[Given passage — start]

Precessional Switching in Magnetic Memory Devices Demonstrated - A particular type of thin-film magnetic device called a "spin-valve" can be engineered to have two stable states of electrical resistance based on the relative magnetization orientation of its ferromagnetic layers. This property has motivated a strong interest in using spin-valves as recording bits in non-volatile magnetic random access memory (MRAM). Companies such as IBM, Motorola, and Honeywell are actively developing MRAM.

A primary technical requirement is precise control of the switching of individual devices. We have been studying the dynamics of magnetization reversal in spin-valves. Devices have sub-micrometer dimensions and are fabricated within a test structure that includes high-bandwidth transmission lines. One line delivers ultra-fast magnetic field pulses to the device. The other line is electrically connected to the device and carries the voltage pulse generated as the device changes state. This voltage pulse serves as a probe of the magnetization dynamics of the device.

In a spin-valve, only one ferromagnetic layer, the "free layer," responds to external fields. Internal magnetic fields within the device allow only two stable magnetization directions, 180 degrees apart, along an easy axis. Current implementation of MRAM requires field pulses applied for 10 to 20 nanoseconds along either the positive or negative easy axis, depending on the desired state. We have discovered a way to switch the devices using field pulses with durations of less than 300 picoseconds directed perpendicular to the easy axis. The magnetization is reversed due to large-angle precessional motion. For pulses of longer duration, the device does not switch because the magnetization rotates back to its initial direction while the pulse is on.

Plot of magnetization response of Ni80Fe20 film

Plot of the magnetization response of a Ni₈₀Fe₂₀ film showing underdamped behavior and of a 2 percent Tb-doped Ni₈₀Fe₂₀ film showing critical damping.

Precessional switching requires only a single polarity pulse applied perpendicular to the device easy axis, which results in a toggle operation of the magnetic state of the device. This is a simpler and more efficient bit-setting operation than using pulsed fields along the easy axis, which requires longer pulses in both directions.

[Given passage — finish]
[Extracted material — start]

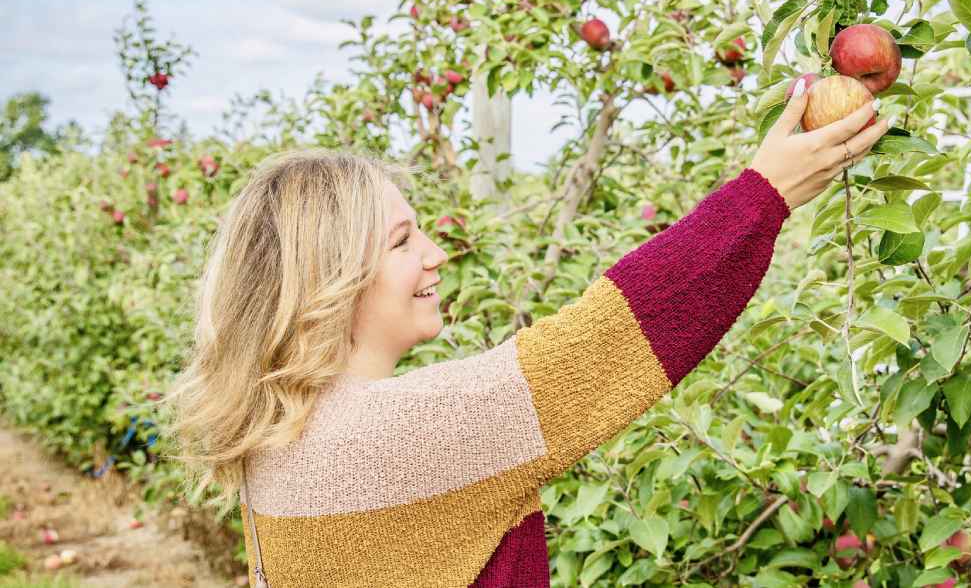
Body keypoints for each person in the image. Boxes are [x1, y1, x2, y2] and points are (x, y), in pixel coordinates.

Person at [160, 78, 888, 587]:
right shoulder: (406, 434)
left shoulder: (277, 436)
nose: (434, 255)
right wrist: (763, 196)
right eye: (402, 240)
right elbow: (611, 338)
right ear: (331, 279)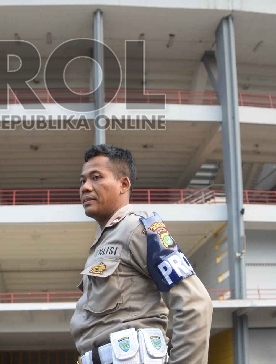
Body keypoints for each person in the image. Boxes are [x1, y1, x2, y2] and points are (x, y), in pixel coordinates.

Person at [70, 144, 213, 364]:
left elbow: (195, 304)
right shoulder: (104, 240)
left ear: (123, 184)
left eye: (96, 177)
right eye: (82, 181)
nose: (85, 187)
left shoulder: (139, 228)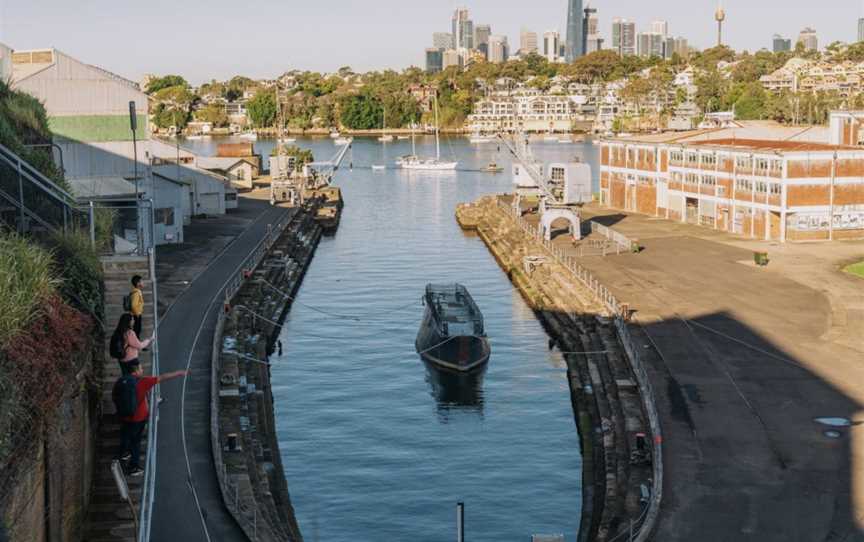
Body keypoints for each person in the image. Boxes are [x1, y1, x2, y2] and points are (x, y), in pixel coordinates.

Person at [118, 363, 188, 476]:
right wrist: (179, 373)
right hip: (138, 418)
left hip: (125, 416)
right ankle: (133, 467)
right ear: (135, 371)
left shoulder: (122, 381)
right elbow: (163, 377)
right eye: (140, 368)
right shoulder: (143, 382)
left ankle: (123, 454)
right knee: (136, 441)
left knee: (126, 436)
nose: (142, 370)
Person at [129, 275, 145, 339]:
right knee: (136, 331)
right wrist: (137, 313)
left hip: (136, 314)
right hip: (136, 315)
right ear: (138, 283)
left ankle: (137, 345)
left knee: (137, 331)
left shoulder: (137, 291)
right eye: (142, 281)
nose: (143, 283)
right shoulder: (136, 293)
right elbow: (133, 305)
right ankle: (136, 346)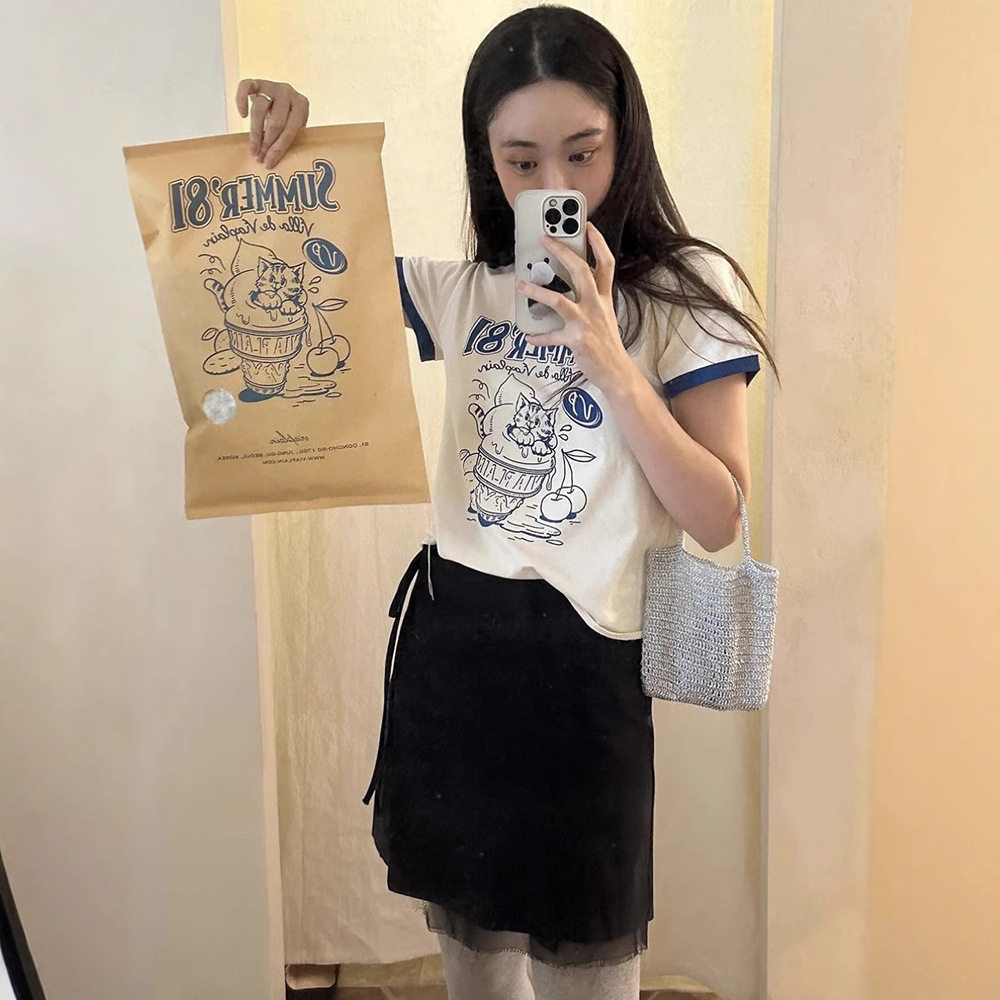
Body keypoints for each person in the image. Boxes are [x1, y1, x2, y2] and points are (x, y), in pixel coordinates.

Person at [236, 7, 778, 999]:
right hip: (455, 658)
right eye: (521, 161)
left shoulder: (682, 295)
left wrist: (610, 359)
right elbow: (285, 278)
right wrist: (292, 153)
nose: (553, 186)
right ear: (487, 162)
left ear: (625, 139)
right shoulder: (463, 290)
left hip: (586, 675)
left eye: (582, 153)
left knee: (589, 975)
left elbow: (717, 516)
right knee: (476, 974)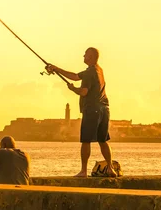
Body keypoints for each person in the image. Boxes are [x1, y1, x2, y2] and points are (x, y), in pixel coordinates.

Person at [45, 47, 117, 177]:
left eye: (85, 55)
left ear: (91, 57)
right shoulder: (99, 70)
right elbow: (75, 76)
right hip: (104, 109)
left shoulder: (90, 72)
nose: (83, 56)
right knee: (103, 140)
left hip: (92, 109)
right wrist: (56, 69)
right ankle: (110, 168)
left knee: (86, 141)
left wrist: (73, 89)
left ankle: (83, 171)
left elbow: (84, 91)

[Extracted material — finish]

**Task goal**
Carry on the article on precessional switching in spin-valve memory devices, starting right after its final sentence.

**Answer to the exercise**
Combinatorial Libraries: Phase Diagrams on a Chip - The first NIST magnetic combinatorial thin-film libraries were fabricated and characterized in collaboration with the NIST Materials Science and Engineering Laboratory (MSEL) and Veeco Instruments. We fabricated Ni-Fe-Co-Tb compositional libraries and distributed them to collaborators for measurements. The libraries, fabricated on 7.6 centimeter wafers, contained 400 sites, each 2 millimeters on a side with a different elemental composition. MSEL performed X-ray diffraction measurements to determine microstructure, Veeco characterized the libraries with scanned magneto-optic Kerr effect (MOKE) magnetometry, and we measured the magnetic properties using alternating-gradient-field and superconducting-quantum-interference-device (SQUID) magnetometers. Additional libraries were provided to MSEL to assist in the development of on-wafer magnetostriction measurements. The libraries showed a complex phase diagram with several different microstructural and magnetic regions with dramatically different properties. The library contained regions of in-plane magnetization, out-of-plane magnetization, isotropic magnetic properties, and paramagnetic behavior.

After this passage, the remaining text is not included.